→ **Requirement**:
Edit the material by replacing "Добавить" with "В корзину" wherever it occurs, leaving every other line as it is.

Dataset entries

▼▼▼

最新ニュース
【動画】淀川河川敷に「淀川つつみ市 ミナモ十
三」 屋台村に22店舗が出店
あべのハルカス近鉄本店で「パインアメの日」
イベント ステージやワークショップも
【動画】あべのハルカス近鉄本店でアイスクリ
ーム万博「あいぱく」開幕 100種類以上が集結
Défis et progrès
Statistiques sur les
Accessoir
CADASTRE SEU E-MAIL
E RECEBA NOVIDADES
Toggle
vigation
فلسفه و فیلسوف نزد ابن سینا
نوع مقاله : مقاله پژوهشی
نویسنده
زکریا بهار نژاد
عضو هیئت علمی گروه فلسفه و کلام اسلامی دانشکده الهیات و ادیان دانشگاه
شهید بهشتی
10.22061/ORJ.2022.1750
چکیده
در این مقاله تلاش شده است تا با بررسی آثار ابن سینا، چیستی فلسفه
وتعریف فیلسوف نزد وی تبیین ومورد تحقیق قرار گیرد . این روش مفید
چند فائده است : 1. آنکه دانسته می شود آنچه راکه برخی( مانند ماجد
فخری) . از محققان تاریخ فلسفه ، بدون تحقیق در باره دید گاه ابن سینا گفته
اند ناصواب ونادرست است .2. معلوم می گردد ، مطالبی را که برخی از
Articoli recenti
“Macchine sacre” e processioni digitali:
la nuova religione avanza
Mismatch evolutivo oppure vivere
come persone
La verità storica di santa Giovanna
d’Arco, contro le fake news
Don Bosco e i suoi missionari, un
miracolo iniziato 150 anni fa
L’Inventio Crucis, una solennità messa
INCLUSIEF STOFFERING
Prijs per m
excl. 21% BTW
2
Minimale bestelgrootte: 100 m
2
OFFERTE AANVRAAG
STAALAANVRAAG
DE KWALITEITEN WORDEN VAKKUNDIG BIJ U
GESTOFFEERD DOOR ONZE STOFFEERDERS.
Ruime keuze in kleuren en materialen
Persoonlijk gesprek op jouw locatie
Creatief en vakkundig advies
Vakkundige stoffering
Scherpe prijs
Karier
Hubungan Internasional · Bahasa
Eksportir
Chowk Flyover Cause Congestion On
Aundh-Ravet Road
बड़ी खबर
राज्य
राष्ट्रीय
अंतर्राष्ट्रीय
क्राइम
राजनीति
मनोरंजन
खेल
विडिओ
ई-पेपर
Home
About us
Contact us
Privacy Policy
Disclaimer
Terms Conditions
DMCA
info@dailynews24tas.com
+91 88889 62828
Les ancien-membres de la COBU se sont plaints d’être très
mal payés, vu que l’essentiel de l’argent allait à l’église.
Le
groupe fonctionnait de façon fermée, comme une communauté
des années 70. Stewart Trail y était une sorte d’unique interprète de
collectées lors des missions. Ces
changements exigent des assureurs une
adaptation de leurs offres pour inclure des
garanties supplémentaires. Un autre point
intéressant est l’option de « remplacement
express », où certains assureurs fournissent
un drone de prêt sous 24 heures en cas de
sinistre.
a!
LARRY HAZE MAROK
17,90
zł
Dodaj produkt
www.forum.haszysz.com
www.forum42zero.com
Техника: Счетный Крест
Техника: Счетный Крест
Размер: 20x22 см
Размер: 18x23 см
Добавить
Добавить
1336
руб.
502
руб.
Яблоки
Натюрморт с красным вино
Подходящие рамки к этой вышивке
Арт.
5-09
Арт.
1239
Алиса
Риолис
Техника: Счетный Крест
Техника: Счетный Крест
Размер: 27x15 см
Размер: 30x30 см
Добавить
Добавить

▲▲▲

→ **Result below**:
最新ニュース
【動画】淀川河川敷に「淀川つつみ市 ミナモ十
三」 屋台村に22店舗が出店
あべのハルカス近鉄本店で「パインアメの日」
イベント ステージやワークショップも
【動画】あべのハルカス近鉄本店でアイスクリ
ーム万博「あいぱく」開幕 100種類以上が集結
Défis et progrès
Statistiques sur les
Accessoir
CADASTRE SEU E-MAIL
E RECEBA NOVIDADES
Toggle
vigation
فلسفه و فیلسوف نزد ابن سینا
نوع مقاله : مقاله پژوهشی
نویسنده
زکریا بهار نژاد
عضو هیئت علمی گروه فلسفه و کلام اسلامی دانشکده الهیات و ادیان دانشگاه
شهید بهشتی
10.22061/ORJ.2022.1750
چکیده
در این مقاله تلاش شده است تا با بررسی آثار ابن سینا، چیستی فلسفه
وتعریف فیلسوف نزد وی تبیین ومورد تحقیق قرار گیرد . این روش مفید
چند فائده است : 1. آنکه دانسته می شود آنچه راکه برخی( مانند ماجد
فخری) . از محققان تاریخ فلسفه ، بدون تحقیق در باره دید گاه ابن سینا گفته
اند ناصواب ونادرست است .2. معلوم می گردد ، مطالبی را که برخی از
Articoli recenti
“Macchine sacre” e processioni digitali:
la nuova religione avanza
Mismatch evolutivo oppure vivere
come persone
La verità storica di santa Giovanna
d’Arco, contro le fake news
Don Bosco e i suoi missionari, un
miracolo iniziato 150 anni fa
L’Inventio Crucis, una solennità messa
INCLUSIEF STOFFERING
Prijs per m
excl. 21% BTW
2
Minimale bestelgrootte: 100 m
2
OFFERTE AANVRAAG
STAALAANVRAAG
DE KWALITEITEN WORDEN VAKKUNDIG BIJ U
GESTOFFEERD DOOR ONZE STOFFEERDERS.
Ruime keuze in kleuren en materialen
Persoonlijk gesprek op jouw locatie
Creatief en vakkundig advies
Vakkundige stoffering
Scherpe prijs
Karier
Hubungan Internasional · Bahasa
Eksportir
Chowk Flyover Cause Congestion On
Aundh-Ravet Road
बड़ी खबर
राज्य
राष्ट्रीय
अंतर्राष्ट्रीय
क्राइम
राजनीति
मनोरंजन
खेल
विडिओ
ई-पेपर
Home
About us
Contact us
Privacy Policy
Disclaimer
Terms Conditions
DMCA
info@dailynews24tas.com
+91 88889 62828
Les ancien-membres de la COBU se sont plaints d’être très
mal payés, vu que l’essentiel de l’argent allait à l’église.
Le
groupe fonctionnait de façon fermée, comme une communauté
des années 70. Stewart Trail y était une sorte d’unique interprète de
collectées lors des missions. Ces
changements exigent des assureurs une
adaptation de leurs offres pour inclure des
garanties supplémentaires. Un autre point
intéressant est l’option de « remplacement
express », où certains assureurs fournissent
un drone de prêt sous 24 heures en cas de
sinistre.
a!
LARRY HAZE MAROK
17,90
zł
Dodaj produkt
www.forum.haszysz.com
www.forum42zero.com
Техника: Счетный Крест
Техника: Счетный Крест
Размер: 20x22 см
Размер: 18x23 см
В корзину
В корзину
1336
руб.
502
руб.
Яблоки
Натюрморт с красным вино
Подходящие рамки к этой вышивке
Арт.
5-09
Арт.
1239
Алиса
Риолис
Техника: Счетный Крест
Техника: Счетный Крест
Размер: 27x15 см
Размер: 30x30 см
В корзину
В корзину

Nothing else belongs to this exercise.